Consider aerospace engineering. Vehicle design begins with conceptual design: a small team determines high-level parameters like dimensions, airfoil selection, and wingspan. Once these are established, the project moves to detailed design with a larger team. High-level specifications become detailed CAD models, revealing numerous sub-problems to solve.

Each phase is essentially a search over design parameters, guided by engineering intuition to avoid exploring obviously poor designs.

Connecting the Dots

This parallels AlphaZero's approach: combining intuition (the policy network) with systematic search (MCTS) to navigate large solution spaces.
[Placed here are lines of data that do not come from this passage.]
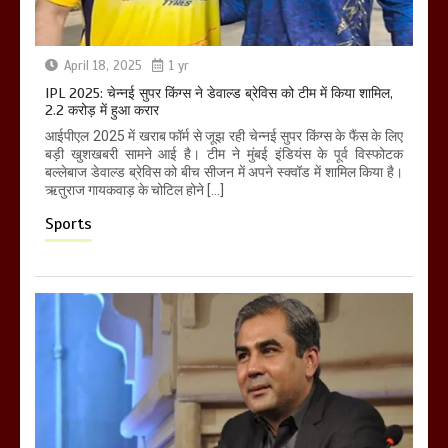
April 18, 2025
1 yr
IPL 2025: चेन्नई सुपर किंग्स ने डेवाल्ड ब्रेविस को टीम में किया शामिल,
2.2 करोड़ में हुआ करार
आईपीएल 2025 में खराब फॉर्म से जूझ रही चेन्नई सुपर किंग्स के फैंस के लिए
बड़ी खुशखबरी सामने आई है। टीम ने मुंबई इंडियंस के पूर्व विस्फोटक
बल्लेबाज डेवाल्ड ब्रेविस को बीच सीजन में अपने स्क्वॉड में शामिल किया है।
ऋतुराज गायकवाड़ के चोटिल होने […]
Sports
AlphaEvolve applies this principle to engineering by using LLMs as the "intuition" component. Crucially, it recognizes that LLMs alone aren't intelligent enough to solve sophisticated problems directly. However, LLMs combine moderate intelligence with extreme speed. While a genius human might intuit the right answer or narrow the search space effectively, an LLM can explore a wider space more quickly by generating many candidates rapidly.

The Verifiability Requirement

This approach only works for problems with verifiable solutions. The system must be able to check whether a proposed solution is correct or measure its quality. This includes mathematical proofs (verifiable by proof checkers), code optimization (verifiable by testing correctness and measuring performance), and engineering designs (verifiable by simulation or physical testing).
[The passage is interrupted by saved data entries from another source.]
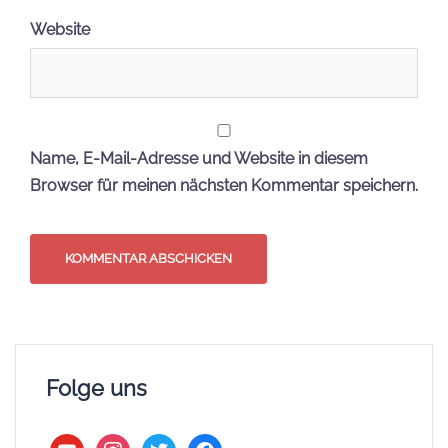
Website
Name, E-Mail-Adresse und Website in diesem
Browser für meinen nächsten Kommentar speichern.
Folge uns
youtube
instagram
twitter
facebook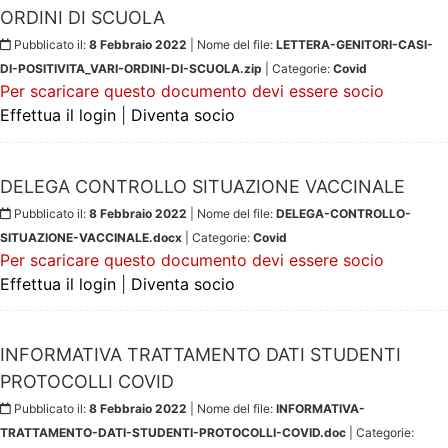
ORDINI DI SCUOLA
Pubblicato il:
8 Febbraio 2022
| Nome del file:
LETTERA-GENITORI-CASI-
DI-POSITIVITA_VARI-ORDINI-DI-SCUOLA.zip
| Categorie:
Covid
Per scaricare questo documento devi essere socio
Effettua il login
|
Diventa socio
DELEGA CONTROLLO SITUAZIONE VACCINALE
Pubblicato il:
8 Febbraio 2022
| Nome del file:
DELEGA-CONTROLLO-
SITUAZIONE-VACCINALE.docx
| Categorie:
Covid
Per scaricare questo documento devi essere socio
Effettua il login
|
Diventa socio
INFORMATIVA TRATTAMENTO DATI STUDENTI
PROTOCOLLI COVID
Pubblicato il:
8 Febbraio 2022
| Nome del file:
INFORMATIVA-
TRATTAMENTO-DATI-STUDENTI-PROTOCOLLI-COVID.doc
| Categorie:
Without verifiability, there's no way to distinguish good solutions from plausible-sounding nonsense.

How AlphaEvolve Works

AlphaEvolve combines LLM generation with evolutionary search. The system maintains a population of candidate solutions and iteratively improves them:

AlphaEvolve

AlphaEvolve uses LLMs as guided mutators within an evolutionary search framework to solve verifiable problems.

  1. Initialization: The LLM generates an initial population of diverse solutions based on the problem description
  2. Evaluation: Each solution is tested/verified to measure its quality
  3. Selection: High-performing solutions are selected as parents
  4. Mutation: The LLM generates variations of parent solutions, using the problem description and parent code as context
  5. Iteration: Steps 2–4 repeat, with the population gradually improving

The LLM serves two roles: as a generator creating novel solutions and variations, and as a guided mutator making targeted improvements based on what has worked before.
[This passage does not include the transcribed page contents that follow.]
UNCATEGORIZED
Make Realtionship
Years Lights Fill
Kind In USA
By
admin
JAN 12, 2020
This differs from pure evolutionary algorithms (which use random mutations) and pure LLM generation (which lacks iterative refinement). The combination leverages the LLM's understanding of code and mathematical structure while using evolutionary search to overcome the LLM's limitations in complex reasoning.

AlphaEvolve has achieved state-of-the-art results in GPU kernel optimization (generating CUDA kernels that outperform hand-written code), data center optimization (improving cooling efficiency and power distribution), and theoretical mathematics (discovering novel constructions in combinatorics and graph theory).


Conclusion

The progression from AlphaZero to MuZero to AlphaEvolve reveals a consistent theme: combining learned intuition with systematic search produces results neither approach achieves alone.

AlphaZero showed that neural networks can learn the heuristics needed for effective planning in perfect-information games. MuZero extended this by learning compact representations of complex environments, enabling planning in domains where the raw state space is intractable. AlphaEvolve demonstrated that these principles transfer to open-ended engineering and mathematics problems, using LLMs as the intuition component and evolutionary search as the exploration mechanism.

The key insight across all three systems is the same: moderate intelligence combined with systematic search often outperforms raw intelligence alone. This suggests a promising direction for AI development—not relying solely on ever-larger models, but combining learned representations with principled search and planning techniques.

For problems with verifiable solutions, this paradigm offers a path to superhuman performance. The challenge ahead lies in extending these methods to domains where verification is difficult or impossible, and in scaling these approaches to tackle increasingly complex real-world problems.